Marble Falls We’re not star struck, but we do notice when someone who is someone in the broader world gives us a shout-out. We were OK with Brad Pitt trying to do something about the lower 9th ward in New Orleans after Katrina. We liked Jack Nicholson, Ryan O’Neil, and Carroll O’Conner, Archie Bunker to most people, when they all recorded public service announcements for ACORN while we were fighting racial blockbusting in Little Rock in the 1970s. We loved Samuel Jackson’s narration of ACORN’s history on the organization’s 20th anniversary convention video in 1990. In the literary world, maybe our closest connection to big time novelists with literary fame was having Richard Ford volunteer on some house gutting projects in post-Katrina New Orleans, but now there’s Ireland’s Sally Rooney to add to the list.
You don’t know Sally Rooney? You might be part of the “hey, boomer” crowd or moving ever closer to Generation Help Me, Please!, solidly in your middle age. At only 32, Rooney is often touted as the singular voice of millennials. She first caught attention for her novel, Conversations with Friends, and then blew up with Normal People. Full disclosure, I read Conversations, but not Normal. I found it interesting and her work well done, but the characters were so vapid and insipid that, through no fault of Rooney’s, they just weren’t for me, and, since it was fiction, I found it not to my taste, and, frankly, depressing if this was an accurate representation of a generation.
None of that is to dismiss her work or its subtle, embedded critique of her characters, which was very effective. Nor do I dismiss her politics, which are clearly not as shallow as her characters. She was on track to get a masters degree in politics after graduating from Trinity College in Dublin before she switched to literature, American lit at that, before hitting her mark as an author.

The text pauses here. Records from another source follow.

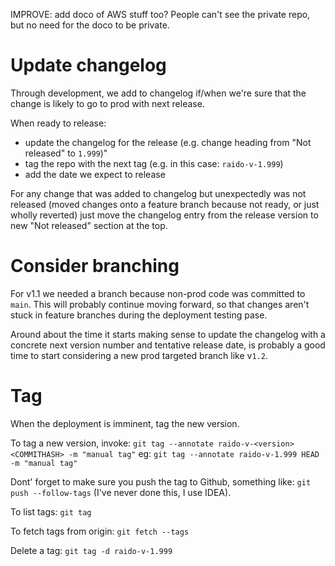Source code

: IMPROVE: add doco of AWS stuff too?  People can't see the private repo, but no
need for the doco to be private.

# Update changelog

Through development, we add to changelog if/when we're sure that the change 
is likely to go to prod with next release.

When ready to release:
* update the changelog for the release (e.g. change heading from "Not 
  released" to `1.999`)"
* tag the repo with the next tag (e.g. in this case: `raido-v-1.999`)
* add the date we expect to release

For any change that was added to changelog but unexpectedly was not released 
(moved changes onto a feature branch because not ready, or just wholly reverted)
just move the changelog entry from the release version to new "Not released" 
section at the top.

# Consider branching

For v1.1 we needed a branch because non-prod code was committed to `main`.
This will probably continue moving forward, so that changes aren't stuck in 
feature branches during the deployment testing pase.

Around about the time it starts making sense to update the changelog with a 
concrete next version number and tentative release date, is probably a good 
time to start considering a new prod targeted branch like v`1.2`.


# Tag 

When the deployment is imminent, tag the new version.

To tag a new version, invoke:
`git tag --annotate raido-v-<version> <COMMITHASH> -m "manual tag"`
eg: `git tag --annotate raido-v-1.999 HEAD -m "manual tag"`

Dont' forget to make sure you push the tag to Github, something like:
`git push --follow-tags`  (I've never done this, I use IDEA).


To list tags: `git tag`

To fetch tags from origin: `git fetch --tags`

Delete a tag: `git tag -d raido-v-1.999`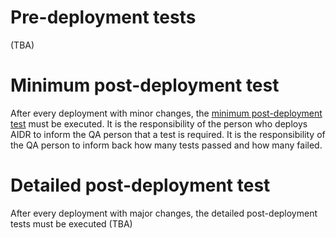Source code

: # Pre-deployment tests

(TBA)

# Minimum post-deployment test

After every deployment with minor changes, the [minimum post-deployment test](https://docs.google.com/spreadsheets/d/1R7j7evd-wpZ1jRhRg-gpfI_tiDfKrcxbDTW-4nLPido/edit#gid=327212584) must be executed. It is the responsibility of the person who deploys AIDR to inform the QA person that a test is required. It is the responsibility of the QA person to inform back how many tests passed and how many failed.

# Detailed post-deployment test

After every deployment with major changes, the detailed post-deployment tests must be executed (TBA)
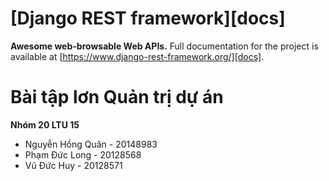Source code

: # [Django REST framework][docs]

**Awesome web-browsable Web APIs.**
Full documentation for the project is available at [https://www.django-rest-framework.org/][docs].
# Bài tập lơn Quản trị dự án

**Nhóm 20 LTU 15**
* Nguyễn Hồng Quân - 20148983
* Phạm Đức Long - 20128568
* Vũ Đức Huy - 20128571



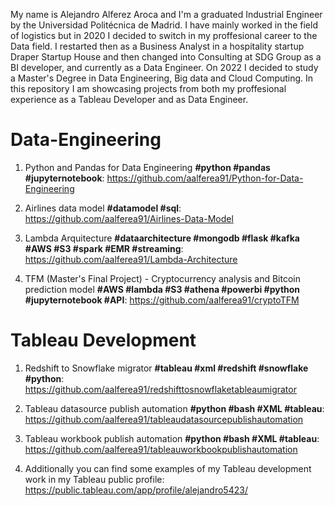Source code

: 
My name is Alejandro Alferez Aroca and I'm a graduated Industrial Engineer by the Universidad Politécnica de Madrid. I have mainly worked in the field of logistics but in 2020 I decided to switch in my proffesional career to the Data field. I restarted then as a Business Analyst in a hospitality startup Draper Startup House and then changed into Consulting at SDG Group as a BI developer, and currently as a Data Engineer. On 2022 I decided to study a Master's Degree in Data Engineering, Big data and Cloud Computing. In this repository I am showcasing projects from both my proffesional experience as a Tableau Developer and as Data Engineer.

# Data-Engineering

1. Python and Pandas for Data Engineering **#python #pandas #jupyternotebook**: https://github.com/aalferea91/Python-for-Data-Engineering

2. Airlines data model **#datamodel #sql**: https://github.com/aalferea91/Airlines-Data-Model

3. Lambda Arquitecture **#dataarchitecture #mongodb #flask #kafka #AWS #S3 #spark #EMR #streaming**: https://github.com/aalferea91/Lambda-Architecture

4. TFM (Master's Final Project) - Cryptocurrency analysis and Bitcoin prediction model **#AWS #lambda #S3 #athena #powerbi #python #jupyternotebook #API**: https://github.com/aalferea91/cryptoTFM


# Tableau Development

1. Redshift to Snowflake migrator **#tableau #xml #redshift #snowflake #python**: https://github.com/aalferea91/redshifttosnowflaketableaumigrator

2. Tableau datasource publish automation **#python #bash #XML #tableau**: https://github.com/aalferea91/tableaudatasourcepublishautomation

3. Tableau workbook publish automation **#python #bash #XML #tableau**: https://github.com/aalferea91/tableauworkbookpublishautomation

4. Additionally you can find some examples of my Tableau development work in my Tableau public profile: https://public.tableau.com/app/profile/alejandro5423/
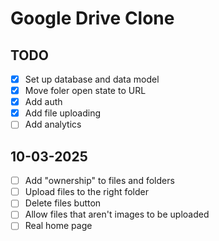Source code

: # Google Drive Clone

## TODO

- [x] Set up database and data model
- [x] Move foler open state to URL
- [x] Add auth
- [x] Add file uploading
- [ ] Add analytics

## 10-03-2025

- [ ] Add "ownership" to files and folders
- [ ] Upload files to the right folder
- [ ] Delete files button
- [ ] Allow files that aren't images to be uploaded
- [ ] Real home page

She was also a big time debater in Europe a decade ago, so we shouldn’t be surprised to find her as an aggressive and effective advocate for tenants and slamming and shaming landlords for their parasitical practices in the Irish Times. Having read her work, I’ll bet she was seething a bit when they put her piece lambasting evictions, not as a guest column or op-ed on the editorial page, but as an opinion piece in the Life & Style section. That’s a slap, and we don’t appreciate it.
We do appreciate in her excellent piece her giving props and referrals to CATU, the Community Action Tenants’ Union, in Ireland, formerly the Community and Tenants’ Union, an affiliate of ACORN, when she writes at the end of her piece:
In any case, if those in power are sincerely committed to allowing hundreds or thousands of people to be evicted into homelessness in the coming months, collective community action will be needed. Tenants’ unions such as CATU (Community Action Tenants Union) will no doubt have an important role to play, not only in the fight against unjust and inhumane evictions, but in the longer battle to organize renters and confront the disproportionate power of landlords in the State. If we are serious about ending the housing crisis, then we must all be prepared to stand in solidarity with tenants – and of course with our homeless population – in the struggle for justice. We in Ireland have a proud national history of fighting evictions: our National Land League was founded in 1879 for the very purpose of organizing resistance to evictions and forcing reductions in rent. Almost 150 years later, the fight must go on. If the Government doesn’t stop evictions, we can.
Point well-made by Sally Rooney and well taken by the rest of us. About that there can be no debate.